_PROBLEM REQUIREMENTS_
Decide whether each statement below agrees with the forum thread about missing the orange theme. For each one, answer yes or no and quote the deciding words from the thread.
1. One poster switched to the Kawaii theme because they found the green ugly.
2. The orange look stayed on for the whole day on April 13, 2018.
3. One poster said that if the theme became an option, it should keep the Kiwi pumpkin all year.

_EXTRACT_
# I miss orange



## CrunkLord420 (Nov 1, 2017)

make Halloween theme selectable all year round pl0x


----------



## Raging Capybara (Nov 1, 2017)

I would make a thread about this right now.

The puke green is so ugly, how could I tolerate it for so long? I even changed to the Kawaii theme.


----------



## Cthulu (Nov 1, 2017)

Make it fire engine red for the autist


----------



## The Valeyard (Nov 1, 2017)




----------



## Coldgrip (Nov 2, 2017)

Halloween theme is best theme.


----------



## gh0stzero (Nov 3, 2017)

Cthulhu said:


> Make it fire engine red for the autist



Black and red might be nice


----------



## Antipathy (Nov 4, 2017)

tripmix said:


> Black and red might be nice


An autist theme would need little helmets over all of the user icons. Make it happen, @Null


----------



## polonium (Nov 5, 2017)

All green-haters should be purged.


----------



## CabbageMan (Nov 5, 2017)

I just liked the kiwipumpkin logo.


----------



## Staffy (Nov 5, 2017)

tripmix said:


> Black and red might be nice




Black and dark red for the edgy autists out there


----------



## gh0stzero (Nov 5, 2017)

Staffy said:


> Black and dark red for the edgy autists out there



Yeah. Need a theme to show my :autism::autism:


----------



## Mellorine (Nov 5, 2017)

I mourn the loss of the Halloween theme every year.  And if made an option, it should have the Kiwi pumpkin all year.


----------



## Lucifuga (Nov 7, 2017)

Bound to have missed some green in places and probably made things orange - here is a makeshift userstyle


----------



## ConcernedAnon (Nov 7, 2017)

Orange is my jam!


----------



## CrunkLord420 (Apr 13, 2018)

I don't even care why it was turned back on, I forgot how great it looks.


----------



## Stock Photo James (Apr 13, 2018)

While I love black and orange combo the logo being season inappropriate bothers me.


----------



## registereduser (Apr 13, 2018)

CrunkLord420 said:


> I don't even care why it was turned back on, I forgot how great it looks.


I'm assuming because it's Friday the 13th?


----------



## Ashley1995 (Apr 13, 2018)

Why is it black and orange? It's not a holiday now or anything.


----------



## Mellorine (Apr 13, 2018)

The farms looked so nice today.




Ashley1995 said:


> Why is it black and orange? It's not a holiday now or anything.



Jason Vorhees disagrees.

Edit: And ten minutes later it's gone.  One last memory to savor before it's all radioactive dust.


----------

_RECORDED INFORMATION_

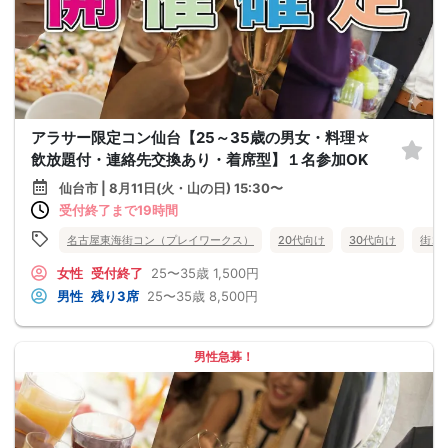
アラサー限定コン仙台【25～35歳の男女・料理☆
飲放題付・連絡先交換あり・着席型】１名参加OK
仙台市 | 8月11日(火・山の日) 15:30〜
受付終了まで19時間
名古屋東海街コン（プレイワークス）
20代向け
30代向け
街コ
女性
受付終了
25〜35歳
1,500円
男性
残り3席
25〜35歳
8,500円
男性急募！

--

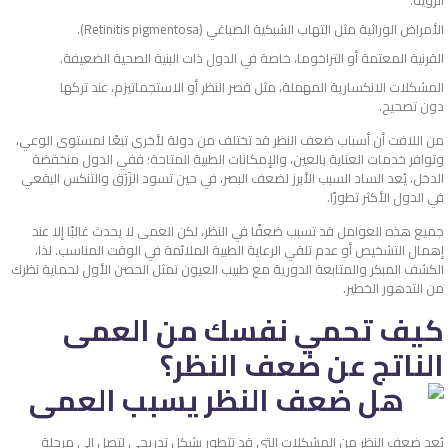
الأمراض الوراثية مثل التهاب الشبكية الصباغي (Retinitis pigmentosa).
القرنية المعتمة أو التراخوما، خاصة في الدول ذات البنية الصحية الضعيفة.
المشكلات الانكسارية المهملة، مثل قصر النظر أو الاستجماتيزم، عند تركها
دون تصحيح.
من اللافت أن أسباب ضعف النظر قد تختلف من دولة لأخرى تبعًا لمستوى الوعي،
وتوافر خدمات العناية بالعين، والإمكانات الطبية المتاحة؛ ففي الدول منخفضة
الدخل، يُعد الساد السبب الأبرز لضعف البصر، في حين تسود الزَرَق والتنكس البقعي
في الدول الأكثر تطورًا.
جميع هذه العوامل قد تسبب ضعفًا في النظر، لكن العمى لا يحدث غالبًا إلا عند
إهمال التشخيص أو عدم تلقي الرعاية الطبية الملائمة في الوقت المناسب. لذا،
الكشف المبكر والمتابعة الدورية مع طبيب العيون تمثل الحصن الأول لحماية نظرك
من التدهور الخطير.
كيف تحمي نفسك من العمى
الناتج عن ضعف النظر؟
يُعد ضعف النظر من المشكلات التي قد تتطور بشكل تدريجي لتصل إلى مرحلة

_OUTPUT OF THE EXERCISE_
1. Yes: "I even changed to the Kawaii theme."
2. No: "And ten minutes later it's gone."
3. Yes: "And if made an option, it should have the Kiwi pumpkin all year."